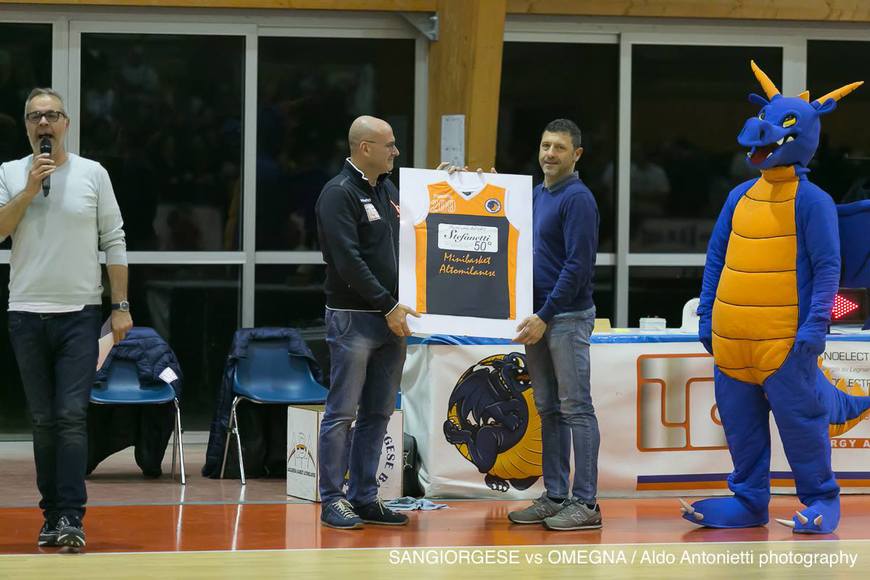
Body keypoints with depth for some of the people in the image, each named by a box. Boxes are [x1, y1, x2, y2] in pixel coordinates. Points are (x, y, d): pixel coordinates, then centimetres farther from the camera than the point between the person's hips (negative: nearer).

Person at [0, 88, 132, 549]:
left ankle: (71, 517, -15)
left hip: (80, 313, -2)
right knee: (44, 421, 7)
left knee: (72, 417, -11)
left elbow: (114, 242, 5)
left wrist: (121, 306, 1)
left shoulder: (93, 174, 4)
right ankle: (52, 515, 13)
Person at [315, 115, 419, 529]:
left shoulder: (388, 190, 15)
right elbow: (349, 261, -17)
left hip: (390, 321, 8)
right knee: (342, 412, -4)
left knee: (378, 414, 9)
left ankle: (364, 497, 15)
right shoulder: (339, 194, -10)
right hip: (353, 319, -8)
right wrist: (387, 306, -18)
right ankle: (333, 500, 0)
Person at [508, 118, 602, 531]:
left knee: (575, 410, -6)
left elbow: (577, 265, -18)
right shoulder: (536, 196, 15)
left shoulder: (577, 199, -12)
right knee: (549, 411, 11)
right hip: (538, 317, 9)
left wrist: (545, 316, -20)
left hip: (567, 318, -9)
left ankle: (585, 504, -5)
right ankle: (554, 496, 15)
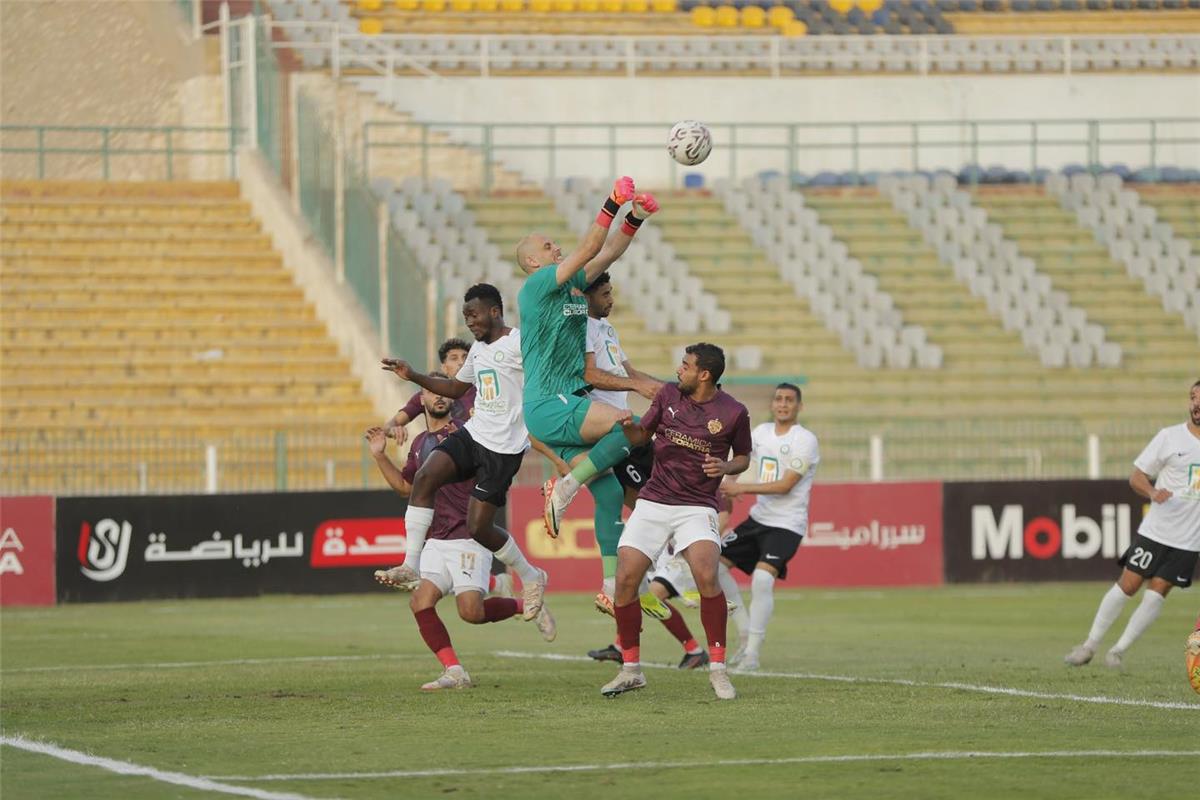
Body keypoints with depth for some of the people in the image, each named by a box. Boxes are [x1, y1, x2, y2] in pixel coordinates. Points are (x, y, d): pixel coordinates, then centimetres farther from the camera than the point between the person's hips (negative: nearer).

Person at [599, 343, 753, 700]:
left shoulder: (734, 413, -5)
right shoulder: (668, 394, 3)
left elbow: (744, 457, 10)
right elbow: (641, 436, 14)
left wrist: (726, 467, -11)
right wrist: (629, 426, -8)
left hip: (697, 506, -3)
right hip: (653, 502, 3)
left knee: (707, 577, -26)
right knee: (625, 579, -8)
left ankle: (717, 667, -11)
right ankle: (631, 669, 7)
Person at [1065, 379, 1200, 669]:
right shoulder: (1169, 437, -2)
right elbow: (1136, 476, 0)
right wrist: (1153, 492, -20)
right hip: (1154, 532, -1)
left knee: (1156, 593, -6)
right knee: (1127, 585, -3)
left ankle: (1120, 650, 6)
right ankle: (1090, 645, 10)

* _What to work on_
Search the listing above for the string "elbow" and return each line it appears on.

* _Exercise answer_
left elbow: (114, 242, 5)
right elbow: (349, 261, -17)
left elbow: (577, 265, -18)
left elbow: (744, 457, 10)
right elbow: (641, 436, 14)
right elbow: (1136, 476, 0)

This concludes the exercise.